RECORDS SHOWN Start Marker

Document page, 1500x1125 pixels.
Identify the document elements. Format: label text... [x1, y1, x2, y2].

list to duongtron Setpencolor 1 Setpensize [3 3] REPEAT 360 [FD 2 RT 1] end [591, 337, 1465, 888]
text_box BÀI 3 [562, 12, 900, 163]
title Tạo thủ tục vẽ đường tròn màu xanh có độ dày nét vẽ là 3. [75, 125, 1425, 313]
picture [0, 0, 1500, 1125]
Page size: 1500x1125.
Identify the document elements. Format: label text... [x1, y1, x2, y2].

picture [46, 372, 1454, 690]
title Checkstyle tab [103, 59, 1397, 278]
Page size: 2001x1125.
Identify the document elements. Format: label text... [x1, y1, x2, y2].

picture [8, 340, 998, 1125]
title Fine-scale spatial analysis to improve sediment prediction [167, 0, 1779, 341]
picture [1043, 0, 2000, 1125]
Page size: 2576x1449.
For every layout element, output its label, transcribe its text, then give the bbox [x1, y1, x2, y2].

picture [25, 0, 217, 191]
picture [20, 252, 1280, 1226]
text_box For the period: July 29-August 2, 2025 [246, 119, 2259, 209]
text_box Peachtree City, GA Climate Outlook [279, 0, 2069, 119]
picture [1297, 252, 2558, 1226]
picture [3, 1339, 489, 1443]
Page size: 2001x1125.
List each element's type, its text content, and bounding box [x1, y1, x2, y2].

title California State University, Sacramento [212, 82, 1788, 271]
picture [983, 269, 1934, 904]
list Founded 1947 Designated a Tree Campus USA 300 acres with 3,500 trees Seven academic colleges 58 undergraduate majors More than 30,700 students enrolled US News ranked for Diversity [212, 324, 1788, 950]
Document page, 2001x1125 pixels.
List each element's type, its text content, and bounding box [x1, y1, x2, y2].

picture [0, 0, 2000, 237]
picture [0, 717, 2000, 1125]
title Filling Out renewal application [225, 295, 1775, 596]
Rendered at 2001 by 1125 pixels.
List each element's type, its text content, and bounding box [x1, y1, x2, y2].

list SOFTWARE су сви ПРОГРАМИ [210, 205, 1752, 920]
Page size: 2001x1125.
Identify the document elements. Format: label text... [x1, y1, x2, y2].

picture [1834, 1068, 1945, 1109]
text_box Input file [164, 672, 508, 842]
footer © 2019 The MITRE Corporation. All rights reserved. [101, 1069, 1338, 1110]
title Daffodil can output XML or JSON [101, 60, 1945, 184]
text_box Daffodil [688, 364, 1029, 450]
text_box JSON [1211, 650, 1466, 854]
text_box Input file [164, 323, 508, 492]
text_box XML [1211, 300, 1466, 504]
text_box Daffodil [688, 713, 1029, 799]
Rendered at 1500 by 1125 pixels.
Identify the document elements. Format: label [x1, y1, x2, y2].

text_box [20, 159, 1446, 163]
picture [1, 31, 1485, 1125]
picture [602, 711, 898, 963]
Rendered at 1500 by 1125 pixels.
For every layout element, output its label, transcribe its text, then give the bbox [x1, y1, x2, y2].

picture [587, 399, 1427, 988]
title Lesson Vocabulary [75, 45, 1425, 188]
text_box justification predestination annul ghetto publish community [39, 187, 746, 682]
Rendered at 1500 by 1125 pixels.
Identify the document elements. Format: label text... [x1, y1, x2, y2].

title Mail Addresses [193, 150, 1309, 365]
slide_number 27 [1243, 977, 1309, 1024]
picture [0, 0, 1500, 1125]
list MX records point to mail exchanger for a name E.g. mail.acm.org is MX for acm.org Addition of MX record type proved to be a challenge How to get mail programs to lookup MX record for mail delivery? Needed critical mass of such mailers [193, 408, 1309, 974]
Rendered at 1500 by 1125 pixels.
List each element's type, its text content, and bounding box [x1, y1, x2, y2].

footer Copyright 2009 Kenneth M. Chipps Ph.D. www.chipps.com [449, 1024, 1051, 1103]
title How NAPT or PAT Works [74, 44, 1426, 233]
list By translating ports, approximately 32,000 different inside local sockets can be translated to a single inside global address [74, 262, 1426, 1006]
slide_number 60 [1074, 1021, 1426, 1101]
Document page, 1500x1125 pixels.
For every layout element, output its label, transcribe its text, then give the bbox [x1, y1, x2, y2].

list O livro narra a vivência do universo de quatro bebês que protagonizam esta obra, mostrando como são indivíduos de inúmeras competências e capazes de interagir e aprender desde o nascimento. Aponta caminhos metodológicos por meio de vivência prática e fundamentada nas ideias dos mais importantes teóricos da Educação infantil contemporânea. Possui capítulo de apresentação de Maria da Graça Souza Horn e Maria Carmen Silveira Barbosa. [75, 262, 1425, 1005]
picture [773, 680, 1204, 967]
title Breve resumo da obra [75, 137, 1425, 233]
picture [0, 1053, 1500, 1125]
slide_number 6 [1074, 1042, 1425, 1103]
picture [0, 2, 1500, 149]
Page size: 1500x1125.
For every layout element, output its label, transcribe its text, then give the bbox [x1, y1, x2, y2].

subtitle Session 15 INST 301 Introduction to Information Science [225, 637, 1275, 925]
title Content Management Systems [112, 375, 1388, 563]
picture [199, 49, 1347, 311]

RECORDS SHOWN End Marker

WHAT IS EXPECTED - May I have the entries returned exactly, with every line in place?

TASK RESULT -
Document page, 1500x1125 pixels.
Identify the document elements. Format: label text... [x1, y1, x2, y2].

list to duongtron Setpencolor 1 Setpensize [3 3] REPEAT 360 [FD 2 RT 1] end [591, 337, 1465, 888]
text_box BÀI 3 [562, 12, 900, 163]
title Tạo thủ tục vẽ đường tròn màu xanh có độ dày nét vẽ là 3. [75, 125, 1425, 313]
picture [0, 0, 1500, 1125]
Page size: 1500x1125.
Identify the document elements. Format: label text... [x1, y1, x2, y2].

picture [46, 372, 1454, 690]
title Checkstyle tab [103, 59, 1397, 278]
Page size: 2001x1125.
Identify the document elements. Format: label text... [x1, y1, x2, y2].

picture [8, 340, 998, 1125]
title Fine-scale spatial analysis to improve sediment prediction [167, 0, 1779, 341]
picture [1043, 0, 2000, 1125]
Page size: 2576x1449.
For every layout element, output its label, transcribe its text, then give the bbox [x1, y1, x2, y2].

picture [25, 0, 217, 191]
picture [20, 252, 1280, 1226]
text_box For the period: July 29-August 2, 2025 [246, 119, 2259, 209]
text_box Peachtree City, GA Climate Outlook [279, 0, 2069, 119]
picture [1297, 252, 2558, 1226]
picture [3, 1339, 489, 1443]
Page size: 2001x1125.
List each element's type, its text content, and bounding box [x1, y1, x2, y2].

title California State University, Sacramento [212, 82, 1788, 271]
picture [983, 269, 1934, 904]
list Founded 1947 Designated a Tree Campus USA 300 acres with 3,500 trees Seven academic colleges 58 undergraduate majors More than 30,700 students enrolled US News ranked for Diversity [212, 324, 1788, 950]
Document page, 2001x1125 pixels.
List each element's type, its text content, and bounding box [x1, y1, x2, y2].

picture [0, 0, 2000, 237]
picture [0, 717, 2000, 1125]
title Filling Out renewal application [225, 295, 1775, 596]
Rendered at 2001 by 1125 pixels.
List each element's type, its text content, and bounding box [x1, y1, x2, y2].

list SOFTWARE су сви ПРОГРАМИ [210, 205, 1752, 920]
Page size: 2001x1125.
Identify the document elements. Format: label text... [x1, y1, x2, y2].

picture [1834, 1068, 1945, 1109]
text_box Input file [164, 672, 508, 842]
footer © 2019 The MITRE Corporation. All rights reserved. [101, 1069, 1338, 1110]
title Daffodil can output XML or JSON [101, 60, 1945, 184]
text_box Daffodil [688, 364, 1029, 450]
text_box JSON [1211, 650, 1466, 854]
text_box Input file [164, 323, 508, 492]
text_box XML [1211, 300, 1466, 504]
text_box Daffodil [688, 713, 1029, 799]
Rendered at 1500 by 1125 pixels.
Identify the document elements. Format: label [x1, y1, x2, y2].

text_box [20, 159, 1446, 163]
picture [1, 31, 1485, 1125]
picture [602, 711, 898, 963]
Rendered at 1500 by 1125 pixels.
For every layout element, output its label, transcribe its text, then give the bbox [x1, y1, x2, y2].

picture [587, 399, 1427, 988]
title Lesson Vocabulary [75, 45, 1425, 188]
text_box justification predestination annul ghetto publish community [39, 187, 746, 682]
Rendered at 1500 by 1125 pixels.
Identify the document elements. Format: label text... [x1, y1, x2, y2].

title Mail Addresses [193, 150, 1309, 365]
slide_number 27 [1243, 977, 1309, 1024]
picture [0, 0, 1500, 1125]
list MX records point to mail exchanger for a name E.g. mail.acm.org is MX for acm.org Addition of MX record type proved to be a challenge How to get mail programs to lookup MX record for mail delivery? Needed critical mass of such mailers [193, 408, 1309, 974]
Rendered at 1500 by 1125 pixels.
List each element's type, its text content, and bounding box [x1, y1, x2, y2].

footer Copyright 2009 Kenneth M. Chipps Ph.D. www.chipps.com [449, 1024, 1051, 1103]
title How NAPT or PAT Works [74, 44, 1426, 233]
list By translating ports, approximately 32,000 different inside local sockets can be translated to a single inside global address [74, 262, 1426, 1006]
slide_number 60 [1074, 1021, 1426, 1101]
Document page, 1500x1125 pixels.
For every layout element, output its label, transcribe its text, then give the bbox [x1, y1, x2, y2].

list O livro narra a vivência do universo de quatro bebês que protagonizam esta obra, mostrando como são indivíduos de inúmeras competências e capazes de interagir e aprender desde o nascimento. Aponta caminhos metodológicos por meio de vivência prática e fundamentada nas ideias dos mais importantes teóricos da Educação infantil contemporânea. Possui capítulo de apresentação de Maria da Graça Souza Horn e Maria Carmen Silveira Barbosa. [75, 262, 1425, 1005]
picture [773, 680, 1204, 967]
title Breve resumo da obra [75, 137, 1425, 233]
picture [0, 1053, 1500, 1125]
slide_number 6 [1074, 1042, 1425, 1103]
picture [0, 2, 1500, 149]
Page size: 1500x1125.
For every layout element, output its label, transcribe its text, then give the bbox [x1, y1, x2, y2].

subtitle Session 15 INST 301 Introduction to Information Science [225, 637, 1275, 925]
title Content Management Systems [112, 375, 1388, 563]
picture [199, 49, 1347, 311]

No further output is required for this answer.